I think everybody is currently skeptical when it comes to COVID-19 vaccines, and in Israel alone there are multiple efforts underway, but crowdfunding platform OurCrowd is putting $12 million into MigVax to help the team accelerate its efforts to develop an oral vaccine.
“The experiments we have carried out so far show that because the vaccine does not include the virus itself, it will be safe to use in immune-suppressed recipients, and has fewer chances of side effects,” said David Zigdon, CEO of the Migal Galilee Research Institute. “It uses a protein vector that can form and secrete a chimeric soluble protein which carries the viral antigen into tissue and causes the production of antibodies against the virus by the immune system.
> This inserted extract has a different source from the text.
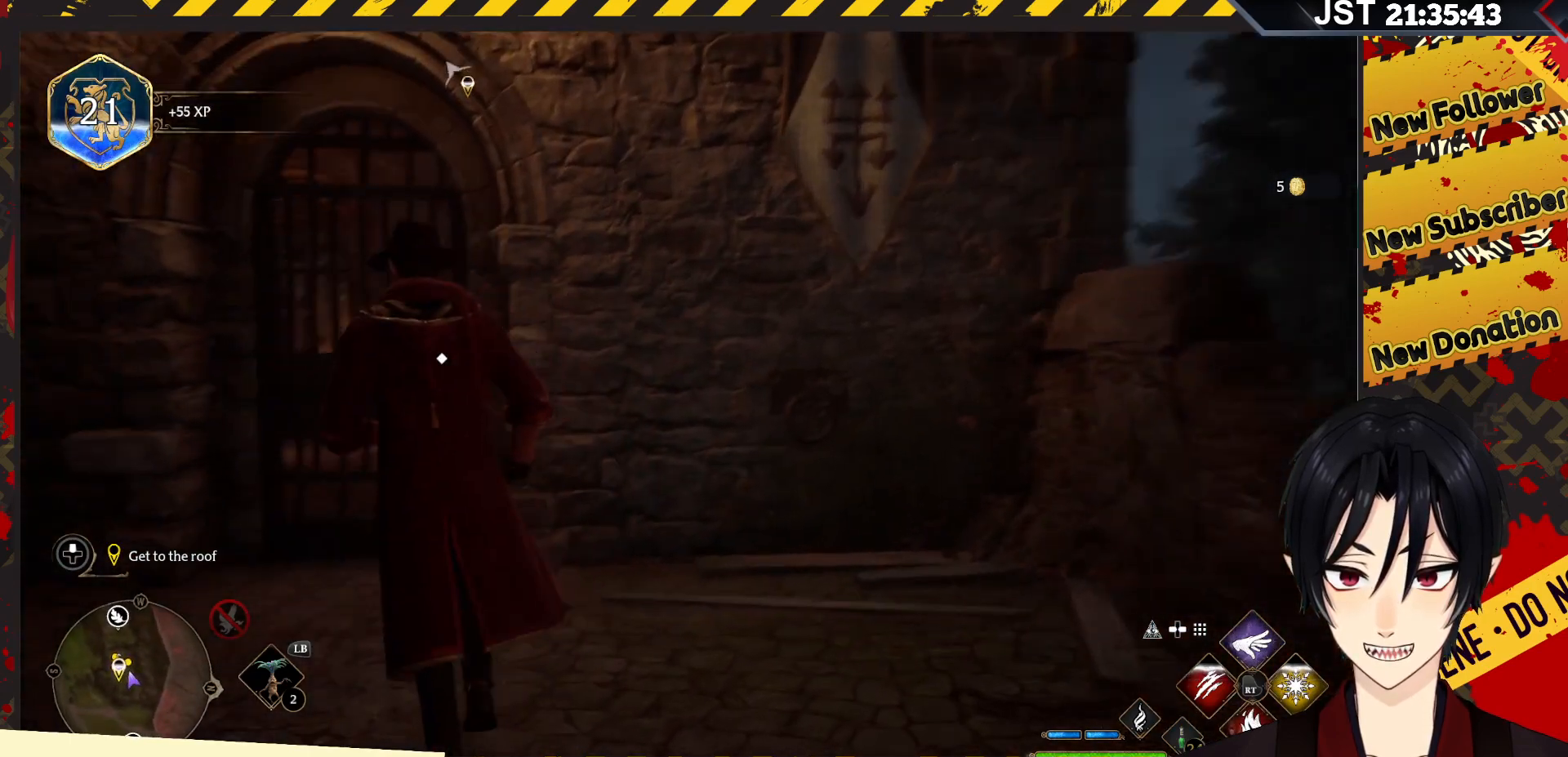
{"buttons": [], "left_stick": "center", "right_stick": "center", "events": [[100, "right_stick", "center"], [167, "left_stick", "up"], [500, "left_stick", "center"]]}
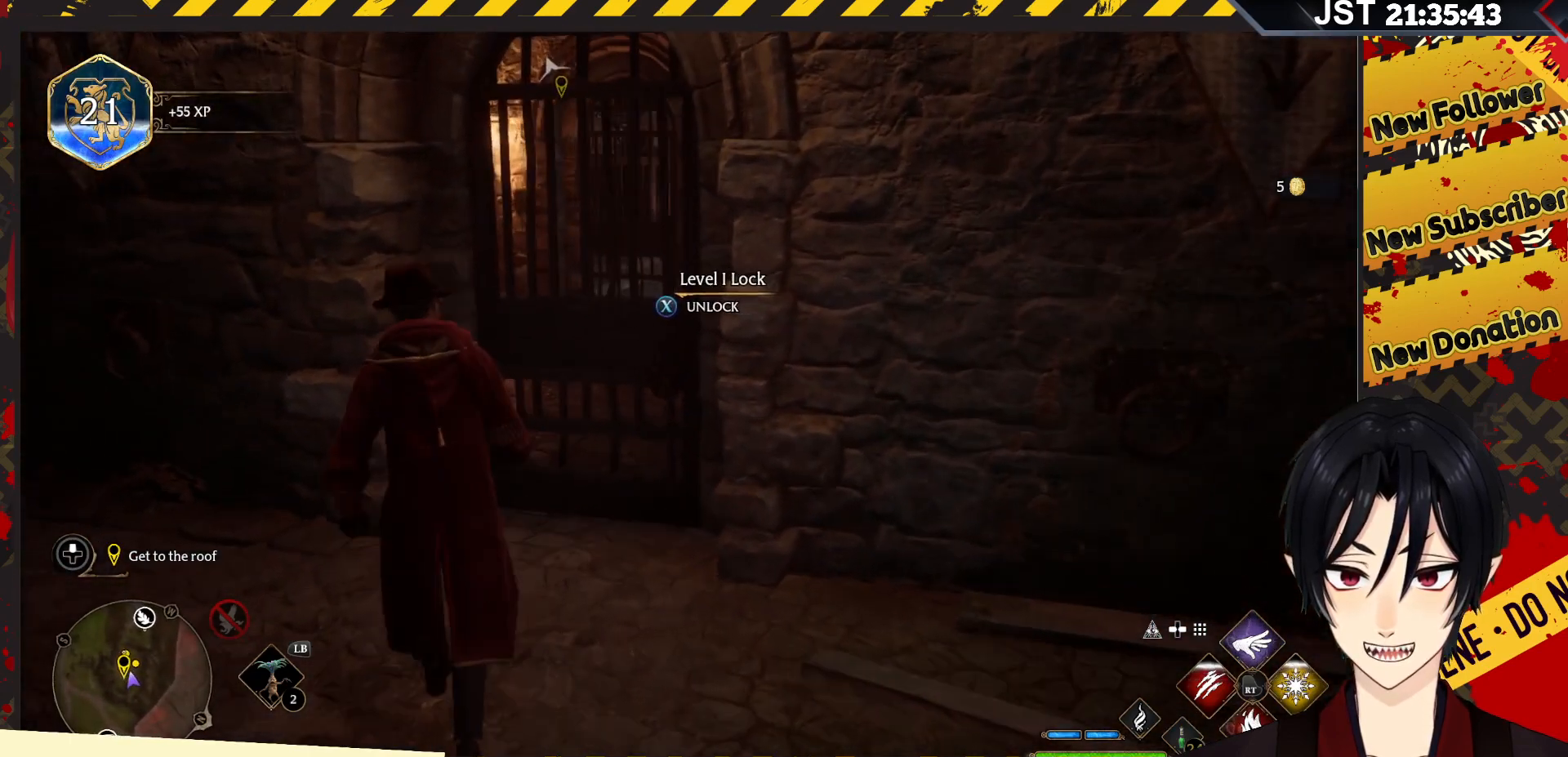
{"buttons": ["X"], "left_stick": "center", "right_stick": "center", "events": [[483, "X", "down"]]}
We are now working to adjust our generic vaccine system to COVID-19. Using a fermentation process, MigVax aims to have the material ready for clinical trials within a few months.”
MigVax argues that its approach would offer significant advantages in manufacturing and cost because it uses bacterial fermentation to produce the vaccine, a process that’s generally well understood and commonly used today. “We are already in talks with major strategic partners able to manufacture at high volume and distribute globally,” the company tells us.
“We are humbled by the opportunity to invest in this company, which means so much to so many people,” said OurCrowd CEO Jon Medved today. “The race for a COVID-19 vaccine is about saving countless lives, and we are grateful to be able to support this important effort.”
When I last talked to Medved earlier this year, shortly before COVID-19 was officially deemed a pandemic, he was already thinking about how his existing portfolio companies could play a role in fighting the disease. No doubt, though, whoever manages to first develop a safe vaccine also stands to gain financially, and that’s not something most VC firms would turn down, so it’s no surprise that we now see funding for startups in this space, too.